El Arte de la Resistencia: A Portrait of Visual Protest Culture in Oaxaca, MX

“Mexico with Palestine: The struggle of the Palestinians is the struggle of native peoples.” (trans.) A mural expressing solidarity with Palestine that has been painted, repeatedly erased by authorities, and repainted. Photo Credit: Mercer Stauch // The Trail

By Mercer Stauch 

 Oaxaca, Mexico is the destination for hundreds of thousands of tourists every year who come to steep themselves in a city that advertises itself as a well-preserved cultural treasure – meandering the historic El Centro neighborhood gives one the impression they’re passing through colonial-era New Spain.
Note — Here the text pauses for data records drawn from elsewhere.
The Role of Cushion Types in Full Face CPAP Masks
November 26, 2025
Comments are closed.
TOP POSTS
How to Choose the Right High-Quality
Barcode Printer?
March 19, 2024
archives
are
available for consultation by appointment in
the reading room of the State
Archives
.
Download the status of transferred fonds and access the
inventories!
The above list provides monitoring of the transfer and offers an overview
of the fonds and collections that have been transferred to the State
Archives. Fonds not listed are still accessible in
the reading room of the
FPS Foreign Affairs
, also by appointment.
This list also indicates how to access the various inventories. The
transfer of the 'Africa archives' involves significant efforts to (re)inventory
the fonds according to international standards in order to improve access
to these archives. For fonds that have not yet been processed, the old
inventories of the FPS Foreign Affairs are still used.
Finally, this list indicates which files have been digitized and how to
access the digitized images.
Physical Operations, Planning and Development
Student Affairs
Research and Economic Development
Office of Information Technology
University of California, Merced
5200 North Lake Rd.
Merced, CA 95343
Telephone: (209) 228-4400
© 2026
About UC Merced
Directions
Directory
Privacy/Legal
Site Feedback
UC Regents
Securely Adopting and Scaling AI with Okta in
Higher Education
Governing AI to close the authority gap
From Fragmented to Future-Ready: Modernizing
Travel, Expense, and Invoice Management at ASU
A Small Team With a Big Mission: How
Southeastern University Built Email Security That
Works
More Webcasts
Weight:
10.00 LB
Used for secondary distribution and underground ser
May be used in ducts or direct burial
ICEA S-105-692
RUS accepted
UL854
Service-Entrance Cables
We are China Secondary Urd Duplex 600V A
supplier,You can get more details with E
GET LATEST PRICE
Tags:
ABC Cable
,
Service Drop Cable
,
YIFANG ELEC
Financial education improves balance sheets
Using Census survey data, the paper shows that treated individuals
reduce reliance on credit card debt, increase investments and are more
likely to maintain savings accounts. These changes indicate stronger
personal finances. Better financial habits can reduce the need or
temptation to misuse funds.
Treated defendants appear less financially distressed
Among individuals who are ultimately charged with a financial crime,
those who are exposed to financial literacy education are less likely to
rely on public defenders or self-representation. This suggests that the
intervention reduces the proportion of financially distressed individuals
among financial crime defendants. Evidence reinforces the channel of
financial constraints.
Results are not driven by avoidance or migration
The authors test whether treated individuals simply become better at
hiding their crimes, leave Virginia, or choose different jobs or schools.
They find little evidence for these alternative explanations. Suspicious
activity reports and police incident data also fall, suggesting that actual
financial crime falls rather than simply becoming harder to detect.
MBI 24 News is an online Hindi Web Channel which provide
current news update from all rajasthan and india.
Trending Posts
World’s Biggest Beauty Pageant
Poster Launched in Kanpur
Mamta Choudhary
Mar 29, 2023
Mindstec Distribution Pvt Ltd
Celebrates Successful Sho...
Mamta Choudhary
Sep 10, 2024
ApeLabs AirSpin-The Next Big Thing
Ruins of pre-hispanic cities (Yagul, Monte Albán) aren’t far either, and the number of museums and historical markers lends itself to the narrative that Oaxaca is indeed frozen in time.

  For native Oaxacans, this couldn’t be further from the truth. The less advertised dimension of this society is the firm and courageous public sense of progress, justice, and protest. During my three months studying here, I’ve seen upwards of 20 protests. The Oaxacan police are well practiced at blocking traffic for the duration of these marches, and non-participants treat them as a normalcy. Public art backs up the public protest; outward-facing walls of most buildings (truly, a blank surface is an unusual sight) decry a government failure, illuminate a crime met with impunity, or mourn a wrongful death. This graffiti forces the viewer to confront the region’s imperfections, and demonstrate a forward-looking perspective that chafes with the image typically sold to the city’s tourist audience. 

  We can look to history to explain this phenomena. In 2006, protesters from the Oaxacan section of the Mexican national teacher’s union set up an encampment in el Zócalo, the historic center of the city, demanding expanded school funding, teacher pay, and scholarship opportunities for their students. They were met with brutal force from police that sought to remove them, leading to five months of clashes between state and federal police and students, teachers, indigenous groups, women’s rights activists, and thousands of independent Oaxacans that joined to oppose an oppressive government. My host parents, one of whom was a teacher providing food to the movement, described months of fear, but also of incredible resilience and comradery. My host father noted how quickly everyone realized that Oaxaca could function without police or government; in his words, the city could run on the goodwill of the public, even if just for a while. 

  Eventually, the protests were quelled by over 5,000 national police, and teachers went back to work, their demands largely unanswered. What was never quelled was the distinct role graffiti played in those months. On the contrary, the language of street protest art is more alive than ever. The Israeli occupation of Palestine; the femicide rate in Oaxaca and across Mexico; the 43 kidnapped Ayotzinapa College students who have yet to be found; these and more are issues that street artists forbid be forgotten. 

  Most commonly these messages are rendered as spray-painted phrases or as grabados, paper images produced by a wood-carved stencil and black paint. The latter medium surged in popularity during the 2006 conflict because of its reproductive efficiency and because the process doesn’t require electricity, access to which could be throttled by the government. The imagery itself takes on countless evocative forms. Often you can find Marxist or leftist iconography alongside phrases that criticize servidumbre, el estado, or el ejército. Another common theme juxtaposes innocence with violence; the Virgin of Guadalupe wearing a tear gas mask, an elderly woman firing a shotgun, or a man in a hazmat suit cautiously approaching a single stalk of corn. They send a clear message: the struggle for basic human rights excludes no one.

  At times, a walk through Oaxaca can be overwhelming. For better or for worse, the artistic community of Oaxaca has taken it upon itself to combat ambivalence and complacency on as many social justice fronts as the city’s outward-facing walls will allow. I’m fascinated by all ways in which media can make people care; street art is never one I had put much thought into before, but it has an undeniable power here. Its most important impact, in my mind, is on the millions of visitors, myself among them, that arrive in Oaxaca not expecting to be moved by its tangible passion for social justice. And I’m certain that I’m not the only one to leave carrying the urge to play my part in the pursuit of a more equitable world. 

Muchísimas gracias a Sofía Isabel Navarro por su colaboración en el proyecto de investigación que facilitó unas partes de este artículo, y al Prof. Jorge Hernández por compartir su conocimiento y contexto.